*** PASSAGE TO READ ***

# Mysterious Smell Under Kitchen Sink



## jimmycrackcode (Oct 21, 2011)

I'm stumped on this one......

The cabinet under my bar/prep sink in my kitchen has a really strange and somewhat strong odor that I cannot pinpoint. Just curious to see if anyone has any ideas.

The entire kitchen (and about 90% of the house) just finished a major renovation about 4 months ago. This sink is completely new (new drain, supply lines). No disposal, just straight basket strainer into P trap. The plumber did use a mechanical (studor) type vent.

The smell I'm getting isn't mold, rotting food, or sewer smell. It's a chemical/powerdy smell. I scrubbed out the cabinet several times. I'm using a stainless sink and heard the insulation pads could add to the smell, so I tried encapsulating the bottom with polyurethane/kilz. Didn't do anything.

I'm using the same sink (larger), same mechanical vent, only with a disposal in my main sink, and no smell.

Any ideas? 

Thanks for letting me vent.

-JimmyCrackCode


----------



## Ron6519 (Mar 28, 2007)

Dead animal?
Open the kick plate and have a look.
Is this room over a basement or crawlspace?


----------



## jimmycrackcode (Oct 21, 2011)

Over basement. Dead animal.........interesting. I'll poke around.

Thanks.


----------



## Ron6519 (Mar 28, 2007)

jimmycrackcode said:


> Over basement. Dead animal.........interesting. I'll poke around.
> 
> Thanks.


Even a mouse can stink, though not really a chemical smell.


----------



## rusty baker (Feb 13, 2009)

Ron6519 said:


> Even a mouse can stink, though not really a chemical smell.


A dead mouse can smell really bad.


----------



## Bud Cline (Mar 12, 2006)

The good thing about dead rodents...well there's two good things actually:
1. They are dead.
2. The odor eventually goes away.


----------



## Snav (Aug 20, 2009)

Dead creatures smell somewhere between rotting food and sewer - I've smelled my share.

What are your pipes? PVC it sounds like. . . do your pipes go through the floor to a crawlspace or down/up a wall?

Might be cpvc or pvc adhesive, plumbers putty - but if it's getting stronger it might be a chemical that's calcified and activated with humidity/moisture - I'd scrub the area with odo-ban or other such cleaner that neutralizes acids and see where you stand.

Have you removed the trap to see if there's something festering?

But you know - with your studor vent in place as an alternative to a vent pipe out of the house it might just be a release of these gases and vapors - some people swear they're not suppose to odorize your room but I think they do exactly that: funk it up. Does it have a carbon filter - have you tried changing it?


----------



## Eskaymarsha (Dec 14, 2018)

*** RECORDS SUPPLIED ***

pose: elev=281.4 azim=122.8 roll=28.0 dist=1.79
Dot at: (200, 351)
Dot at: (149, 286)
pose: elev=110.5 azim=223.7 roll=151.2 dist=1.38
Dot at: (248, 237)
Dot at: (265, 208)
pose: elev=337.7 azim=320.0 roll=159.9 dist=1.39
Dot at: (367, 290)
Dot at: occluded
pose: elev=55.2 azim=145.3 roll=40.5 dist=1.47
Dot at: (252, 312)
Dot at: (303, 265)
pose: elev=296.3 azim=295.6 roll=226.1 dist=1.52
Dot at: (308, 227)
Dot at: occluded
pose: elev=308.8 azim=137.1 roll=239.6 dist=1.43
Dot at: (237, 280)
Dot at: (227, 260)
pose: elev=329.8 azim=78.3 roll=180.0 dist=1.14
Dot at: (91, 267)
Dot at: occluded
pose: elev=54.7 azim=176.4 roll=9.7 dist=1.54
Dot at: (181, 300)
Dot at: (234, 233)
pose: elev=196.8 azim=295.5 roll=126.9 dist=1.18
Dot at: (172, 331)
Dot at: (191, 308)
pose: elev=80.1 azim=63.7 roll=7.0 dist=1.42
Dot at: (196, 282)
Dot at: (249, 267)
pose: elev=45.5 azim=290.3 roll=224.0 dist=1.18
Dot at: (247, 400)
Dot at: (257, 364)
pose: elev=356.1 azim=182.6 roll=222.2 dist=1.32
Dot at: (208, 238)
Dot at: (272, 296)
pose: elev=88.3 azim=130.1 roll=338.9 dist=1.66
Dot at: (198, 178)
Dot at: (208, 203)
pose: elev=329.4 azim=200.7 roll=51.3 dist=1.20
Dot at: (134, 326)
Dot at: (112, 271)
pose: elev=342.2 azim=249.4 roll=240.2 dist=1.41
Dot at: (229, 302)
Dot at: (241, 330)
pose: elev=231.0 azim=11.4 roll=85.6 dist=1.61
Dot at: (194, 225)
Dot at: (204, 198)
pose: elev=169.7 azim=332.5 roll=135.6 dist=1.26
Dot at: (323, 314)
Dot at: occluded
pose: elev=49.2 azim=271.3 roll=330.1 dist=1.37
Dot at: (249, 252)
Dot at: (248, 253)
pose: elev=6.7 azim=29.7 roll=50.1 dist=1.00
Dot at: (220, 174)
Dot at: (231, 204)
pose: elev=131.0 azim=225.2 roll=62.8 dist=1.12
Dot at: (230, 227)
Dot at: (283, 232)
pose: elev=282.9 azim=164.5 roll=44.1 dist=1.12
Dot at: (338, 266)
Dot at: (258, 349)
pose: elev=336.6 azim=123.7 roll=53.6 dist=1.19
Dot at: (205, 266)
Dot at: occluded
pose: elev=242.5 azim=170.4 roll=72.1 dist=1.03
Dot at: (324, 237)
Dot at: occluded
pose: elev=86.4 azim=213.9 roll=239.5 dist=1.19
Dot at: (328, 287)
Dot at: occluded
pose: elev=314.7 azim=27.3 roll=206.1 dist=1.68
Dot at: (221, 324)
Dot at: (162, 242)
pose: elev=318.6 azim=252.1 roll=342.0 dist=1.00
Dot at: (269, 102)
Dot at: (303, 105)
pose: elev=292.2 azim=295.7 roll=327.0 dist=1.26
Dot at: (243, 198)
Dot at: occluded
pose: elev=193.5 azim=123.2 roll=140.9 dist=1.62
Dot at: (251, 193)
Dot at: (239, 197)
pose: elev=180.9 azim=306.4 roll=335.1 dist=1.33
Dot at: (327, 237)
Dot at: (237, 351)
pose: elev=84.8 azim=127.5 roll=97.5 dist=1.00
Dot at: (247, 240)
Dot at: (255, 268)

***

* **WHAT YOU WILL DO**
Reproduce the portion of the sink-odor thread between "A dead mouse" and "eventually goes away.", inclusive. The items play no part in what follows.

* **EXERCISE SOLUTION**
A dead mouse can smell really bad.


----------



## Bud Cline (Mar 12, 2006)

The good thing about dead rodents...well there's two good things actually:
1. They are dead.
2. The odor eventually goes away.